Intravitreal fluocinolone has previously been used to treat CME secondary to IRU, but with Retisert (Bausch and Lomb, Rochester, NY), which is surgically implanted through the pars plana into the vitreous cavity and sutured to the sclera. Hu et al. treated CME resulting from IRU in both eyes of two AIDS patients with a history of CMV retinitis with Retisert. In case 1, the patient presented with mild anterior segment inflammation and severe CME, with a VA of 20/200. Maintenance treatment with oral Valganciclovir was also given. Three months after implantation, improvement of inflammation in both eyes and in CME in the left eye was observed, but with no change in VA. In case 2, the patient also presented with bilateral involvement, but more severe in the left eye, where it was decided to perform the implant. The patient did not want to take oral Valganciclovir, so a Ganciclovir implant was placed in the same eye during surgery. Two months later, VA improved from 20/400 to 20/200, and the intraocular inflammation and CME were resolved [4].
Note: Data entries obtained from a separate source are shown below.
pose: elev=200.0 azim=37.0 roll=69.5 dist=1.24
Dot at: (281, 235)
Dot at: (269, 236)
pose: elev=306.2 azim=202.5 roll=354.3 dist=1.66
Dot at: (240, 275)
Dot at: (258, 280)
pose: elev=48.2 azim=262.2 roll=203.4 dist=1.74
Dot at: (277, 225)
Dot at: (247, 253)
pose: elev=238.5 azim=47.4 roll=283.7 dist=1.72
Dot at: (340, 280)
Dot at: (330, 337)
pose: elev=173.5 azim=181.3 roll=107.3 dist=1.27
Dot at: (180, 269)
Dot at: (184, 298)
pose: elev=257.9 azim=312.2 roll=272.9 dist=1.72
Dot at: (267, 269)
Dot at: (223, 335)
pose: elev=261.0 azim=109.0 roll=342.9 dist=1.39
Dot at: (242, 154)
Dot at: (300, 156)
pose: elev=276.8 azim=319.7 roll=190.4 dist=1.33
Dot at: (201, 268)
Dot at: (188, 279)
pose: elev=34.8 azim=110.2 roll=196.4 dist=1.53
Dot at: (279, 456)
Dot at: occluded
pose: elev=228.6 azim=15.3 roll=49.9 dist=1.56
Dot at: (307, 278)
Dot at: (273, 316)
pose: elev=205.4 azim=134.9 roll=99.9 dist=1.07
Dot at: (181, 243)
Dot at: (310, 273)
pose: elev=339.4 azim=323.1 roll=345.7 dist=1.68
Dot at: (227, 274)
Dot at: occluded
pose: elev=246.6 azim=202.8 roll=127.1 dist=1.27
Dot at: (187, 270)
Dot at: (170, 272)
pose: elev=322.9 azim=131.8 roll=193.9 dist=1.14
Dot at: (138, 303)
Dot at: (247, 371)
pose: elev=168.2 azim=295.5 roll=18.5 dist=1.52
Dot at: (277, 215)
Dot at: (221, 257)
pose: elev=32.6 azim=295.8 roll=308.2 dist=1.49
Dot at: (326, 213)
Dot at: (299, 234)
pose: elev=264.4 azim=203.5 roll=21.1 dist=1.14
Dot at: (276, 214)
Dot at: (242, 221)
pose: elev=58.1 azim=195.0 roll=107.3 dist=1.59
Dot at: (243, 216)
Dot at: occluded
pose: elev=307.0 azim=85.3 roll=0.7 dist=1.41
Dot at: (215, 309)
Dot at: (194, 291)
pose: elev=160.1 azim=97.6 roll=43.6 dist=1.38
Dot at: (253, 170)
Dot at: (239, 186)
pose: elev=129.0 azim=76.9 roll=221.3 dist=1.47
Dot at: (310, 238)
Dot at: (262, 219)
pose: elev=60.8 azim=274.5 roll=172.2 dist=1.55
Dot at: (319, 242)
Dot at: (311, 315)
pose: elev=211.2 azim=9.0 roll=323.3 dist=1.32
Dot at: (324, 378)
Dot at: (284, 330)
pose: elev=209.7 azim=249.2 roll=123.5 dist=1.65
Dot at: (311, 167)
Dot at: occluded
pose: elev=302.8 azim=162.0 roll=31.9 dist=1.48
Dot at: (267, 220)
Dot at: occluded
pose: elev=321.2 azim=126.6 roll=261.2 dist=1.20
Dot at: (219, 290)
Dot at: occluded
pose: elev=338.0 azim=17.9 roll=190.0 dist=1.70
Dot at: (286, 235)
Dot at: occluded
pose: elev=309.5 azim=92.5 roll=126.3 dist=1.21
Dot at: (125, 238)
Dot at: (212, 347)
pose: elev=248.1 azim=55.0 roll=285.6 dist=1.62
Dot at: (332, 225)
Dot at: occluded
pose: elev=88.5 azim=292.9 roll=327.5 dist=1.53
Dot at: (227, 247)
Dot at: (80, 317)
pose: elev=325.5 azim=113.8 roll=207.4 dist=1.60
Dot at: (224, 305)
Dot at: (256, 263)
Baker et al. treated an HIV-negative patient with a suspected IRU after allogeneic stem cell transplantation for non-Hodgkin’s lymphoma (NHL). As the immunosuppression waned, he developed severe bilateral ocular involvement: VA counting fingers, severe cataract, vitritis and retinitis with CME. Polymerase chain reaction in the vitreous humour was negative for CMV, and cytology was compatible with a reactive process without evidence of recurrent NHL. She was treated with steroid injection into the floor of the left orbit with little effect. An increase in the dose of Cyclosporine to therapeutic levels resulted in improvement in visual and ophthalmological signs [5].

The Iluvien implant has not previously been used to treat CME secondary to IRU. In our case, the treatment was effective. After one year there is no macular edema (though some small microcysts were observed in the last follow-up visit, which may be due to the implant wearing off). Moreover, the treatment was safe: no reactivation of CMV retinitis happened and ocular hypertension, which is one of the main side effects of sustained-release corticosteroid implants, was not observed. We believe it is a good therapeutic option in cases of partial or transient response to periocular or intravitreal corticosteroid injections. We believe it is reasonable, as some authors suggest, that patients receiving local corticosteroids receive prophylactic treatment with antivirals. Moreover, a close follow-up is recommendable due to the well-known risk of infectious uveitis after intravitreal used of steroids [11, 12].